Pequeños objetos extrañados y una palabra de estación: esos son los reducidos ingredientes de Claire l’hiver, de Sophie Bédard Marcotte.  A unas horas de verla empiezo a recordarla como un haiku; un haiku millennial, por supuesto, que me deja una sensación, una imagen, un estado, a partir de la sencillez extrema de su relato de la vivencia de un invierno canadiense. Todo desde la cámara omnipresente y adolescente de Claire.

Extrañar las experiencias del desamor, de la vida, de los fracasos y convertirlas en objetos artísticos es la hazaña de la protagonista, que sorprendentemente logra bastarse en medio de ese frío abrumador.

En la película de esta joven directora se duplica el esfuerzo de crear una obra minúscula como acto de rebelión ante la presión de lo que se espera del artista para concederle el éxito y la aprobación del mundo del arte. Lo único que parece cambiar entre la autora y la protagonista es el nombre: Sophie es Claire, una chica recién graduada que con accidentales y encantadoras imágenes se planta ante un universo competitivo y exigente, difuminando los límites entre la puesta en escena y su propia vida. La pista está en Claire, en su obra, en sus sentimientos casi infantiles y un humor que roza la desidia. Busca en Google, se graba conversando con su ex novio, tiene un gato que protagoniza escenas tiernas y caza copos de nieve en la ventana entreabierta. Es todo lo que caracteriza a una muchacha de este tiempo; nada le importa demasiado y, sin embargo, insiste en su obra de arte, aunque solo la acompañen unos amigos que aparecen con intermitencia y sus padres, como un compromiso, en off, al otro lado del teléfono. Su vida y su obra se tocan todo el tiempo, una es materia de la otra y a veces, hasta parece que es el arte el que tiene que dar sentido a cada experiencia y hacerla trascendente.

El estoicismo de Claire ante los rechazos – de la academia, del amante, de los asistentes a una exhibición – tiene algo de performático y es parte de su acto de convertir los reveses en victorias discretas, las frases inquietantes y dolorosas, en notas al pie de las fotos que toma para apoderarse de emociones tristes, de humillaciones y de frustración. Cada pequeño objeto que pone sobre la columna para fotografiarlo como parte de su proyecto de graduación, es su respuesta a una de las formas que tiene la vida de darle la espalda, y que lleva mucho de su deliberada falta de esfuerzo y solemnidad.

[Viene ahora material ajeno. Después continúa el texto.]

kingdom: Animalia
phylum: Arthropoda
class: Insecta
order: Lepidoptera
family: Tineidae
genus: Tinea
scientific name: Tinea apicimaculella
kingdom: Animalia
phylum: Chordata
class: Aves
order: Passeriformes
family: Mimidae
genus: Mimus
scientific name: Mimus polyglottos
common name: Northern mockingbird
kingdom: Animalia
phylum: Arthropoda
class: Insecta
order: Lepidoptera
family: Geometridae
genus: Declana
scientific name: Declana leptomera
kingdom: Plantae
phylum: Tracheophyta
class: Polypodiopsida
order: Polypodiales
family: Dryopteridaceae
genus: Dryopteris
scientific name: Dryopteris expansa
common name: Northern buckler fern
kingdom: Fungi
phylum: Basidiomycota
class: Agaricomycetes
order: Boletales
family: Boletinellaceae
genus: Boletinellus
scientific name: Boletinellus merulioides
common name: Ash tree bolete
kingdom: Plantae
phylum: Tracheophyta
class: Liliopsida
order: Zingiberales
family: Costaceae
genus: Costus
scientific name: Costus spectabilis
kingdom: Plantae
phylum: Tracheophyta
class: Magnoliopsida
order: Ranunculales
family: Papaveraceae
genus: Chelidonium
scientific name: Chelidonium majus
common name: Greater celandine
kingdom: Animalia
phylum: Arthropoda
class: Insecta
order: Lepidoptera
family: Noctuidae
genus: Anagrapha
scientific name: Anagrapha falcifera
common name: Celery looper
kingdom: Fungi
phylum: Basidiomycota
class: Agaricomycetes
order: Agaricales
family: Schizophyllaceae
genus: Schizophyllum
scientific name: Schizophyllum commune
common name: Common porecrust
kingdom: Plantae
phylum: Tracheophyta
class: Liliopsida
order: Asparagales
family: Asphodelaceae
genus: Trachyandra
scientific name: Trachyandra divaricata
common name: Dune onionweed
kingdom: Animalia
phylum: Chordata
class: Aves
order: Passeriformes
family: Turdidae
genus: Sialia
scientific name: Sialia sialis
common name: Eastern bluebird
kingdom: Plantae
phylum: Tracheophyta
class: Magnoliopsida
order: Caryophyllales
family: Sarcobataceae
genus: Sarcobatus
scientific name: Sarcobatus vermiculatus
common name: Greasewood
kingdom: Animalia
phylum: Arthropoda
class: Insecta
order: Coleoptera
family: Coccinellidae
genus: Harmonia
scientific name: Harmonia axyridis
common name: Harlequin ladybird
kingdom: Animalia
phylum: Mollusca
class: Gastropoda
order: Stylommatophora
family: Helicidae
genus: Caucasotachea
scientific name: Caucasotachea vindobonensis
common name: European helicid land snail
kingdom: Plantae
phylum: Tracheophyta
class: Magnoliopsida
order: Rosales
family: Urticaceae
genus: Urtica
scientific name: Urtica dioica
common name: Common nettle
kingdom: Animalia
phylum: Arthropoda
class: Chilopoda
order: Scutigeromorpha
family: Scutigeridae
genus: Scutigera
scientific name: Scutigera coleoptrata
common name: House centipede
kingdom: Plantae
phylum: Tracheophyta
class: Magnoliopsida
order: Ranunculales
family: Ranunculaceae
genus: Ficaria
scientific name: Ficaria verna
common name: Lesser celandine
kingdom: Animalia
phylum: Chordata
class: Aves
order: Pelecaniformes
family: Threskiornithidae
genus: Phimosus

La película de Sophie está llena de esos pequeños guiños de ternura y libertad como la sinfonía de máquinas quitanieves vista desde la ventana en la noche o el crujir de la nieve fresca que deja adivinar los movimientos de tai chi que la protagonista imita y graba a través del cristal, a lo lejos. Solo alcanzamos ver lo que muestra la cámara de Claire, que se filma a sí misma en conversaciones incómodas o con sus amigos o mientras come o mientras pinta de blanco la pared, de nuevo. Poco a poco vamos conectando los objetos que ha puesto sobre la columna con sus propias acciones, con los personajes de la película y todo parece estar dentro de una bola de cristal con nieve, bajo el microscopio. Se nos deja especular sobre la actriz, Sophie, que interpreta a Claire y hace esta película dentro de la película en un contexto semejante al que se imaginó. La vida de Sophie es el material que usa para crear su obra, en la que Claire vive todo a través de una cámara, transformándolo en arte y dando sentido a un estado de distanciamiento y transición con una palabra de estación que afecta aquello que pasa. Es el invierno, probablemente.